The exits have triggered calls of concern from Democrats in Congress, who have already labeled Esper’s exit as a danger to national security during a presidential transition.

“It is hard to overstate just how dangerous high-level turnover at the Department of Defense is during a period of presidential transition,” Rep. Adam Smith, D-Wash, the chairman of the House Armed Services Committee, said in statement.

“If this is the beginning of a trend — the President either firing or forcing out national security professionals in order to replace them with people perceived as more loyal to him — then the next 70 days will be precarious at best and downright dangerous at worst,” Smith continued. "This confirms what I have been saying for months: The President’s singular obsession with loyalty has severely undermined the competence of our government and made us less safe. It is an insult to the American people to hamstring government, particularly during a period of presidential transition.”

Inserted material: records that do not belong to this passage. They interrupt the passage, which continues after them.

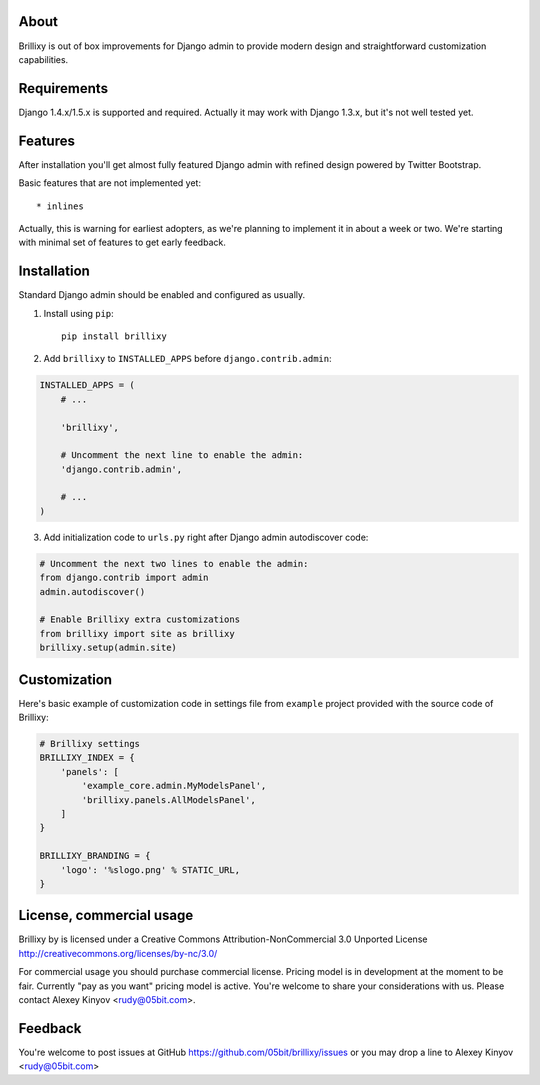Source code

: About
=====

Brillixy is out of box improvements for Django admin to provide modern design and straightforward customization capabilities.

Requirements
============

Django 1.4.x/1.5.x is supported and required. Actually it may work with Django 1.3.x, but it's not well tested yet.

Features
========

After installation you'll get almost fully featured Django admin with refined design powered by Twitter Bootstrap.

Basic features that are not implemented yet::

    * inlines

Actually, this is warning for earliest adopters, as we're planning to implement it in about a week or two. We're starting with minimal set of features to get early feedback.

Installation
============

Standard Django admin should be enabled and configured as usually.

1. Install using ``pip``::

    pip install brillixy

2. Add ``brillixy`` to ``INSTALLED_APPS`` before ``django.contrib.admin``:

.. code:: python

    INSTALLED_APPS = (
        # ...
        
        'brillixy',
        
        # Uncomment the next line to enable the admin:
        'django.contrib.admin',

        # ...
    )

3. Add initialization code to ``urls.py`` right after Django admin autodiscover code:

.. code:: python

    # Uncomment the next two lines to enable the admin:
    from django.contrib import admin
    admin.autodiscover()

    # Enable Brillixy extra customizations
    from brillixy import site as brillixy
    brillixy.setup(admin.site)

Customization
=============

Here's basic example of customization code in settings file from ``example`` project provided with the source code of Brillixy:

.. code:: python

    # Brillixy settings
    BRILLIXY_INDEX = {
        'panels': [
            'example_core.admin.MyModelsPanel',
            'brillixy.panels.AllModelsPanel',
        ]
    }

    BRILLIXY_BRANDING = {
        'logo': '%slogo.png' % STATIC_URL,
    }

License, commercial usage
=========================

.. image:: http://i.creativecommons.org/l/by-nc/3.0/88x31.png

Brillixy by is licensed under a Creative Commons Attribution-NonCommercial 3.0 Unported License http://creativecommons.org/licenses/by-nc/3.0/

For commercial usage you should purchase commercial license. Pricing model is in development at the moment to be fair. Currently "pay as you want" pricing model is active. You're welcome to share your considerations with us. Please contact Alexey Kinyov <rudy@05bit.com>.

Feedback
========

You're welcome to post issues at GitHub https://github.com/05bit/brillixy/issues or you may drop a line to Alexey Kinyov <rudy@05bit.com>
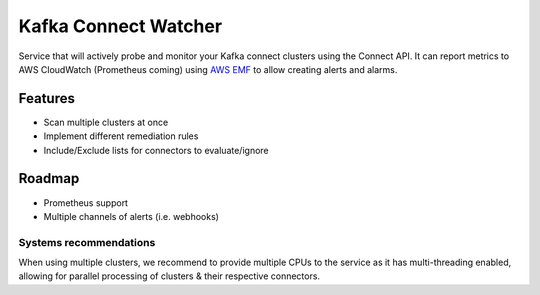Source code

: 
===========================================
Kafka Connect Watcher
===========================================

Service that will actively probe and monitor your Kafka connect clusters using the Connect API.
It can report metrics to AWS CloudWatch (Prometheus coming) using `AWS EMF`_ to allow creating alerts
and alarms.

Features
=========

* Scan multiple clusters at once
* Implement different remediation rules
* Include/Exclude lists for connectors to evaluate/ignore

Roadmap
=========

* Prometheus support
* Multiple channels of alerts (i.e. webhooks)


Systems recommendations
------------------------------

When using multiple clusters, we recommend to provide multiple CPUs to the service as it
has multi-threading enabled, allowing for parallel processing of clusters & their respective connectors.


.. _AWS EMF: https://docs.aws.amazon.com/AmazonCloudWatch/latest/monitoring/CloudWatch_Embedded_Metric_Format_Specification.html
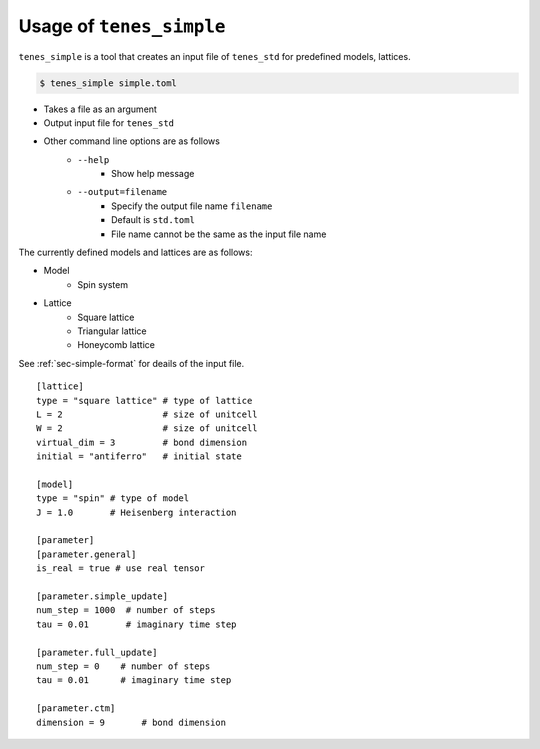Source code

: .. highlight:: none

Usage of ``tenes_simple``
----------------------------

``tenes_simple`` is a tool that creates an input file of ``tenes_std`` for predefined models, lattices.


.. code:: bash

   $ tenes_simple simple.toml

- Takes a file as an argument
- Output input file for ``tenes_std``
- Other command line options are as follows
   - ``--help``
      - Show help message
   - ``--output=filename``
      - Specify the output file name ``filename``
      - Default is ``std.toml``
      - File name cannot be the same as the input file name

The currently defined models and lattices are as follows:

- Model
   - Spin system
- Lattice
   - Square lattice
   - Triangular lattice
   - Honeycomb lattice

See :ref:`sec-simple-format` for deails of the input file.
::
   [lattice]
   type = "square lattice" # type of lattice
   L = 2                   # size of unitcell
   W = 2                   # size of unitcell
   virtual_dim = 3         # bond dimension
   initial = "antiferro"   # initial state

   [model]
   type = "spin" # type of model
   J = 1.0       # Heisenberg interaction

   [parameter]
   [parameter.general]
   is_real = true # use real tensor

   [parameter.simple_update]
   num_step = 1000  # number of steps
   tau = 0.01       # imaginary time step

   [parameter.full_update]
   num_step = 0    # number of steps
   tau = 0.01      # imaginary time step

   [parameter.ctm]
   dimension = 9       # bond dimension
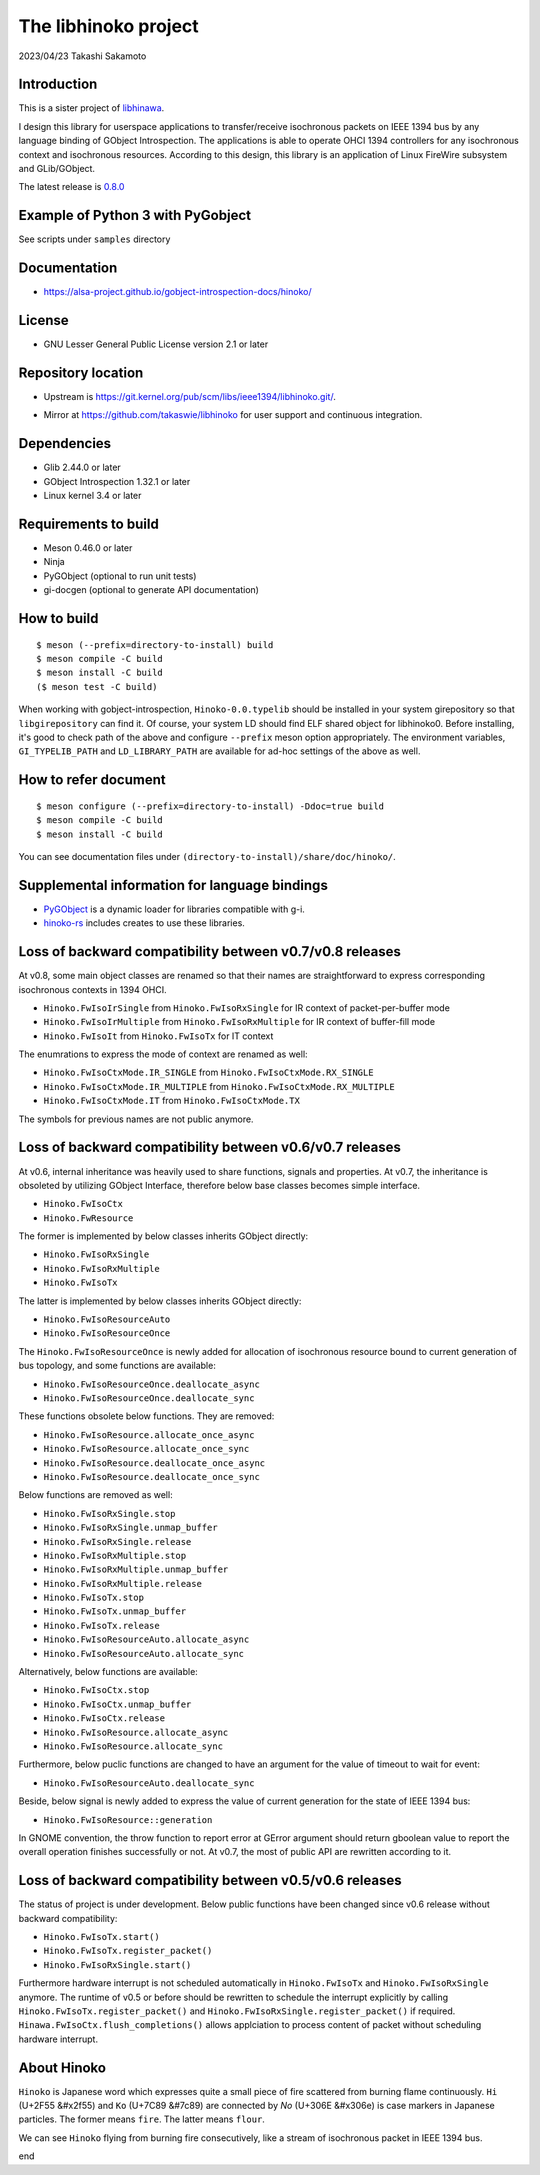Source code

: =====================
The libhinoko project
=====================

2023/04/23
Takashi Sakamoto

Introduction
============

This is a sister project of `libhinawa <https://git.kernel.org/pub/scm/libs/ieee1394/libhinawa.git/>`_.

I design this library for userspace applications to transfer/receive isochronous packets on
IEEE 1394 bus by any language binding of GObject Introspection. The applications is able to
operate OHCI 1394 controllers for any isochronous context and isochronous resources. According
to this design, this library is an application of Linux FireWire subsystem and GLib/GObject.

The latest release is `0.8.0 <https://git.kernel.org/pub/scm/libs/ieee1394/libhinoko.git/tag/?h=v0.8.0>`_

Example of Python 3 with PyGobject
==================================

See scripts under ``samples`` directory

Documentation
=============

- `<https://alsa-project.github.io/gobject-introspection-docs/hinoko/>`_

License
=======

- GNU Lesser General Public License version 2.1 or later

Repository location
===================

- Upstream is `<https://git.kernel.org/pub/scm/libs/ieee1394/libhinoko.git/>`_.
* Mirror at `<https://github.com/takaswie/libhinoko>`_ for user support and continuous
  integration.

Dependencies
============

- Glib 2.44.0 or later
- GObject Introspection 1.32.1 or later
- Linux kernel 3.4 or later

Requirements to build
=====================

- Meson 0.46.0 or later
- Ninja
- PyGObject (optional to run unit tests)
- gi-docgen (optional to generate API documentation)

How to build
============

::

    $ meson (--prefix=directory-to-install) build
    $ meson compile -C build
    $ meson install -C build
    ($ meson test -C build)

When working with gobject-introspection, ``Hinoko-0.0.typelib`` should be installed in your system
girepository so that ``libgirepository`` can find it. Of course, your system LD should find ELF
shared object for libhinoko0. Before installing, it's good to check path of the above and configure
``--prefix`` meson option appropriately. The environment variables, ``GI_TYPELIB_PATH`` and
``LD_LIBRARY_PATH`` are available for ad-hoc settings of the above as well.

How to refer document
=====================

::

    $ meson configure (--prefix=directory-to-install) -Ddoc=true build
    $ meson compile -C build
    $ meson install -C build

You can see documentation files under ``(directory-to-install)/share/doc/hinoko/``.

Supplemental information for language bindings
==============================================

* `PyGObject <https://pygobject.readthedocs.io/>`_ is a dynamic loader for libraries compatible
  with g-i.
* `hinoko-rs <https://git.kernel.org/pub/scm/libs/ieee1394/hinoko-rs.git/>`_ includes creates to
  use these libraries.

Loss of backward compatibility between v0.7/v0.8 releases
=========================================================

At v0.8, some main object classes are renamed so that their names are straightforward to express
corresponding isochronous contexts in 1394 OHCI.

- ``Hinoko.FwIsoIrSingle`` from ``Hinoko.FwIsoRxSingle`` for IR context of packet-per-buffer mode
- ``Hinoko.FwIsoIrMultiple`` from ``Hinoko.FwIsoRxMultiple`` for IR context of buffer-fill mode
- ``Hinoko.FwIsoIt`` from ``Hinoko.FwIsoTx`` for IT context

The enumrations to express the mode of context are renamed as well:

- ``Hinoko.FwIsoCtxMode.IR_SINGLE`` from ``Hinoko.FwIsoCtxMode.RX_SINGLE``
- ``Hinoko.FwIsoCtxMode.IR_MULTIPLE`` from ``Hinoko.FwIsoCtxMode.RX_MULTIPLE``
- ``Hinoko.FwIsoCtxMode.IT`` from ``Hinoko.FwIsoCtxMode.TX``


The symbols for previous names are not public anymore.

Loss of backward compatibility between v0.6/v0.7 releases
=========================================================

At v0.6, internal inheritance was heavily used to share functions, signals and properties. At v0.7,
the inheritance is obsoleted by utilizing GObject Interface, therefore below base classes becomes
simple interface.

- ``Hinoko.FwIsoCtx``
- ``Hinoko.FwResource``

The former is implemented by below classes inherits GObject directly:

- ``Hinoko.FwIsoRxSingle``
- ``Hinoko.FwIsoRxMultiple``
- ``Hinoko.FwIsoTx``

The latter is implemented by below classes inherits GObject directly:

- ``Hinoko.FwIsoResourceAuto``
- ``Hinoko.FwIsoResourceOnce``

The ``Hinoko.FwIsoResourceOnce`` is newly added for allocation of isochronous resource bound
to current generation of bus topology, and some functions are available:

- ``Hinoko.FwIsoResourceOnce.deallocate_async``
- ``Hinoko.FwIsoResourceOnce.deallocate_sync``

These functions obsolete below functions. They are removed:

- ``Hinoko.FwIsoResource.allocate_once_async``
- ``Hinoko.FwIsoResource.allocate_once_sync``
- ``Hinoko.FwIsoResource.deallocate_once_async``
- ``Hinoko.FwIsoResource.deallocate_once_sync``

Below functions are removed as well:

- ``Hinoko.FwIsoRxSingle.stop``
- ``Hinoko.FwIsoRxSingle.unmap_buffer``
- ``Hinoko.FwIsoRxSingle.release``
- ``Hinoko.FwIsoRxMultiple.stop``
- ``Hinoko.FwIsoRxMultiple.unmap_buffer``
- ``Hinoko.FwIsoRxMultiple.release``
- ``Hinoko.FwIsoTx.stop``
- ``Hinoko.FwIsoTx.unmap_buffer``
- ``Hinoko.FwIsoTx.release``
- ``Hinoko.FwIsoResourceAuto.allocate_async``
- ``Hinoko.FwIsoResourceAuto.allocate_sync``

Alternatively, below functions are available:

- ``Hinoko.FwIsoCtx.stop``
- ``Hinoko.FwIsoCtx.unmap_buffer``
- ``Hinoko.FwIsoCtx.release``
- ``Hinoko.FwIsoResource.allocate_async``
- ``Hinoko.FwIsoResource.allocate_sync``

Furthermore, below puclic functions are changed to have an argument for the value of timeout to
wait for event:

- ``Hinoko.FwIsoResourceAuto.deallocate_sync``

Beside, below signal is newly added to express the value of current generation for the state of
IEEE 1394 bus:

- ``Hinoko.FwIsoResource::generation``

In GNOME convention, the throw function to report error at GError argument should return gboolean
value to report the overall operation finishes successfully or not. At v0.7, the most of public
API are rewritten according to it.

Loss of backward compatibility between v0.5/v0.6 releases
=========================================================

The status of project is under development. Below public functions have been changed since v0.6
release without backward compatibility:

- ``Hinoko.FwIsoTx.start()``
- ``Hinoko.FwIsoTx.register_packet()``
- ``Hinoko.FwIsoRxSingle.start()``

Furthermore hardware interrupt is not scheduled automatically in ``Hinoko.FwIsoTx`` and
``Hinoko.FwIsoRxSingle`` anymore. The runtime of v0.5 or before should be rewritten to schedule the
interrupt explicitly by calling ``Hinoko.FwIsoTx.register_packet()`` and
``Hinoko.FwIsoRxSingle.register_packet()`` if required. ``Hinawa.FwIsoCtx.flush_completions()``
allows applciation to process content of packet without scheduling hardware interrupt.

About Hinoko
============

``Hinoko`` is Japanese word which expresses quite a small piece of fire scattered from burning
flame continuously. ``Hi`` (U+2F55 |kanji-hi|) and ``Ko`` (U+7C89 |kanji-ko|) are connected by
`No` (U+306E |hiragana-no|) is case markers in Japanese particles. The former means ``fire``.
The latter means ``flour``.

.. |kanji-hi| unicode:: &#x2f55 .. Hi spelled in Kanji
.. |kanji-ko| unicode:: &#7c89 .. Ko spelled in Kanji
.. |hiragana-no| unicode:: &#x306e .. No spelled in Hiragana

We can see ``Hinoko`` flying from burning fire consecutively, like a stream of isochronous packet
in IEEE 1394 bus.

end
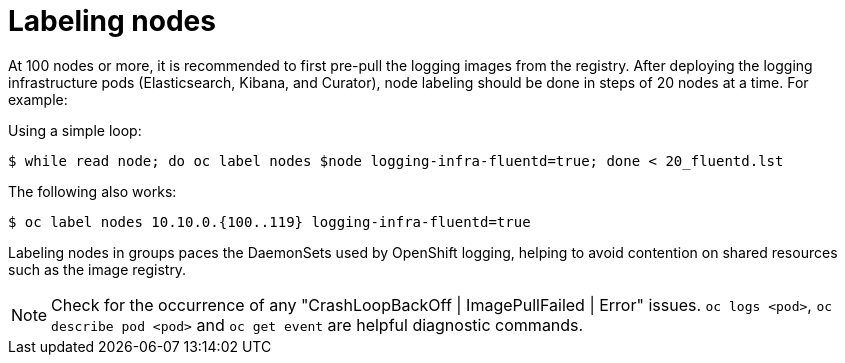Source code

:// Module included in the following assemblies:
//
// * logging/efk-logging-deploy.adoc

[id='efk-logging-deploy-label_{context}']
= Labeling nodes

At 100 nodes or more, it is recommended to first pre-pull the logging images
from the registry.
After deploying the logging infrastructure pods (Elasticsearch, Kibana, and
Curator), node labeling should be done in steps of 20 nodes at a time. For
example:

Using a simple loop:

[source,bash]
----
$ while read node; do oc label nodes $node logging-infra-fluentd=true; done < 20_fluentd.lst
----

The following also works:

[source,bash]
----
$ oc label nodes 10.10.0.{100..119} logging-infra-fluentd=true
----

Labeling nodes in groups paces the DaemonSets used by OpenShift logging, helping to avoid contention on shared resources such as the image registry.

[NOTE]
====
Check for the occurrence of any "CrashLoopBackOff | ImagePullFailed | Error" issues.
`oc logs <pod>`, `oc describe pod <pod>` and `oc get event` are helpful diagnostic commands.
====
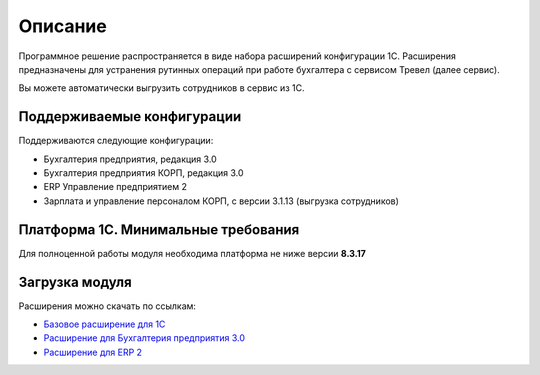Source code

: Описание
========

Программное решение распространяется в виде набора расширений конфигурации 1С. 
Расширения предназначены для устранения рутинных операций при работе бухгалтера с сервисом Тревел (далее сервис).

Вы можете автоматически выгрузить сотрудников в сервис из 1С.

Поддерживаемые конфигурации
---------------------------

Поддерживаются следующие конфигурации:

* Бухгалтерия предприятия, редакция 3.0
* Бухгалтерия предприятия КОРП, редакция 3.0
* ERP Управление предприятием 2
* Зарплата и управление персоналом КОРП, с версии 3.1.13 (выгрузка сотрудников)

Платформа 1С. Минимальные требования
------------------------------------

Для полноценной работы модуля необходима платформа не ниже версии **8.3.17**

Загрузка модуля
---------------

Расширения можно скачать по ссылкам: 

* `Базовое расширение для 1С <https://update.kontur.ru/1c/v1/travel/extension>`_
* `Расширение для Бухгалтерия предприятия 3.0 <https://update.kontur.ru/1c/v1/travel_bp3/extension>`_
* `Расширение для ERP 2 <https://update.kontur.ru/1c/v1/travel_erp2/extension>`_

Politico published Anderson’s resignation letter, in which he cited modernization of the nuclear triad, improving capabilities in the Indo-Pacific region and overseeing a series of combatant command reviews as policy wins.

Anderson ended his resignation letter by writing: “Now, as ever, our long-term success depends on adhering to the U.S. Constitution all public servants swear to support and defend.”

Anderson entered the administration as assistant secretary of defense for strategy, plans and capabilities, but by July 2019 was acting as the deputy undersecretary for policy. Following John Rood’s ouster in February 2020, he has been serving as the acting undersecretary, a role he kept even after being officially confirmed deputy undersecretary of defense for policy in early June.

Politico cited a number of conflicts between Anderson and the White House personnel office, including a fight over Tata’s pick for chief of staff, as the reason for the departure.

Meghann Myers with Military Times contributed to this report.